Millions of claimants are set to experience the harshness of benefits sanctions unless the government reconsiders plans to end a suspension of the punitive regime.
The jobs market has shrunk dramatically in recent months and with the winding-up of the job retention scheme, the challenges of finding work will be enormous.
The threat of sanctions places additional stress and anxiety on job seekers, when what they really need is support in getting a job.
Changes introduced in the 2012 Welfare Reform Act tightened the sanctions regime, and resulted in a dramatic increase in the use of sanctions.
The current benefit sanctions regime is callous. There are structural and personal barriers to gaining employment. The mind-set that unemployed people are to blame for their situation has led to the imbalance between conditionality and effective support.

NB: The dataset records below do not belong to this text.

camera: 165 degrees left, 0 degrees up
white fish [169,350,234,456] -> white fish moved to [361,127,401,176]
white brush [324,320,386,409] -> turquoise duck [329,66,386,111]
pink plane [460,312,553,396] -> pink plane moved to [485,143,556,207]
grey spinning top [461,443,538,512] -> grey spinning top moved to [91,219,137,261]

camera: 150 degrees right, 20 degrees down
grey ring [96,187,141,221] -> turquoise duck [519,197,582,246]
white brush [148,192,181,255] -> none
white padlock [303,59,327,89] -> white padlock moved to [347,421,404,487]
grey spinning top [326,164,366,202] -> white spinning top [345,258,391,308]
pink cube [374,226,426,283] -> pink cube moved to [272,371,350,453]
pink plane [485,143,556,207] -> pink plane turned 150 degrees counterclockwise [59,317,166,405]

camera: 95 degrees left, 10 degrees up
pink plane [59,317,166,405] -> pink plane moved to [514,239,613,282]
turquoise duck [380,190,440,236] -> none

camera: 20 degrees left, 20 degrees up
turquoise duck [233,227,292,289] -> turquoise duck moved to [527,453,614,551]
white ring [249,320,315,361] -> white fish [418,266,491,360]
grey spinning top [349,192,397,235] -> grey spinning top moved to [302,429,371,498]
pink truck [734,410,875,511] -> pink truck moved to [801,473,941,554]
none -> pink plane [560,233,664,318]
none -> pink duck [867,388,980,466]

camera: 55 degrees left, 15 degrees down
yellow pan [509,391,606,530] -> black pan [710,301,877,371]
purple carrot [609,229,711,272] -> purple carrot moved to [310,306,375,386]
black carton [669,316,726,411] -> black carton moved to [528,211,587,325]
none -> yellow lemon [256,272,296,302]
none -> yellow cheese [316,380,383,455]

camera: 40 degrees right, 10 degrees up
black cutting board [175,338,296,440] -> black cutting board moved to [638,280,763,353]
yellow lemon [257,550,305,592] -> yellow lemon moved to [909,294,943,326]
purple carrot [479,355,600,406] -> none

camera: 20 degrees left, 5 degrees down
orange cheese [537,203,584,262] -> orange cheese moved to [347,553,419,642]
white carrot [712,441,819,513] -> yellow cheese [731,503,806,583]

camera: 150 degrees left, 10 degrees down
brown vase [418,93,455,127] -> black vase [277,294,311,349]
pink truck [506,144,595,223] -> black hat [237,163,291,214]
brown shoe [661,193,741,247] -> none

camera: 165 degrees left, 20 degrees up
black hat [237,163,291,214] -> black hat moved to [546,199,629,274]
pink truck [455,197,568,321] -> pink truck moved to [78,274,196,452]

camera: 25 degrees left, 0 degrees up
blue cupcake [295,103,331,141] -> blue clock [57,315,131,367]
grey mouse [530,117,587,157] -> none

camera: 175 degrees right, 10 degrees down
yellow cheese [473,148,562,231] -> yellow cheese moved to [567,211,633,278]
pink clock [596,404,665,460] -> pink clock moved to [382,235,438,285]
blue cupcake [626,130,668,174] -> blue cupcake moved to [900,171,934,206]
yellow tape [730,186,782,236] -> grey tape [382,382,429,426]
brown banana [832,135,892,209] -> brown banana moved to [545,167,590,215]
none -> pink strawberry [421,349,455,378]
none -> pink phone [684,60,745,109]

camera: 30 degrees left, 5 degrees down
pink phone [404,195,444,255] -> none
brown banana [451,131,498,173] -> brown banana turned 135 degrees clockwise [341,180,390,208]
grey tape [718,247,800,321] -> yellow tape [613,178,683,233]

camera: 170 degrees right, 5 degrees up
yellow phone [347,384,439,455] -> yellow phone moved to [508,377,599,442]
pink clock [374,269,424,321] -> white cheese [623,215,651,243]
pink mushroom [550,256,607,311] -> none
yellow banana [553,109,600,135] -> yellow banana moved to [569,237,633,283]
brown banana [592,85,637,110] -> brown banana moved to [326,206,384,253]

The damage caused by sanctions
There are many reasons why the TUC is troubled by the current system. We have been clear that it has to end – as we set out in the welfare charter endorsed by Congress in 2016.
Financial hardship resulting from sanctions has been devastating to claimants. There is a strong link between increased benefit sanctions and higher foodbank use.
Mental and physical health has suffered as a result of sanctions. There are also serious effects on the wider family, particularly children, because of the loss of income.
Sanctions are often vastly disproportionate. People have had their benefits stopped for reasons as minor as being minutes late to a meeting, or missing an appointment because they were in hospital. This can lead to claimants receiving no income for months at a time.
The Work and Pensions Select Committee heard repeatedly that when a claimant’s commitment was not tailored to their personal circumstances, it resulted in unrealistic and/or unachievable conditionality. In such circumstances, claimants were sanctioned because they simply were not able, rather than not willing, to comply.
Harsher sanctions are counterproductive
Harsher conditionality and sanctions have been justified to motivate people to engage with job centre support and in taking active steps to move closer to work. However, the evidence of the effectiveness of the policy is rather limited.
The Welfare Conditionality Project, a major study on sanctions found:
We need to rebuild our social safety net
The government must rethink its plans. Covid-19 has hit the economy hard. The employment impact has yet to fully feed through to official figures, but experimental statistics from HMRC show that UK employees on payroll fell by 600,000 between March and May.
Job losses are likely to be high. The government’s Office for Budget Responsibility predicts an unemployment rate somewhere between 10 to 14 per cent. This would be the highest unemployment rate since the interwar period.
Given the threat we face the focus should be on job creation and personalised job support. It is not the time to reimpose counterproductive sanctions. Instead, we need a real job guarantee scheme, and a renewed attempt to rebuild our social safety net.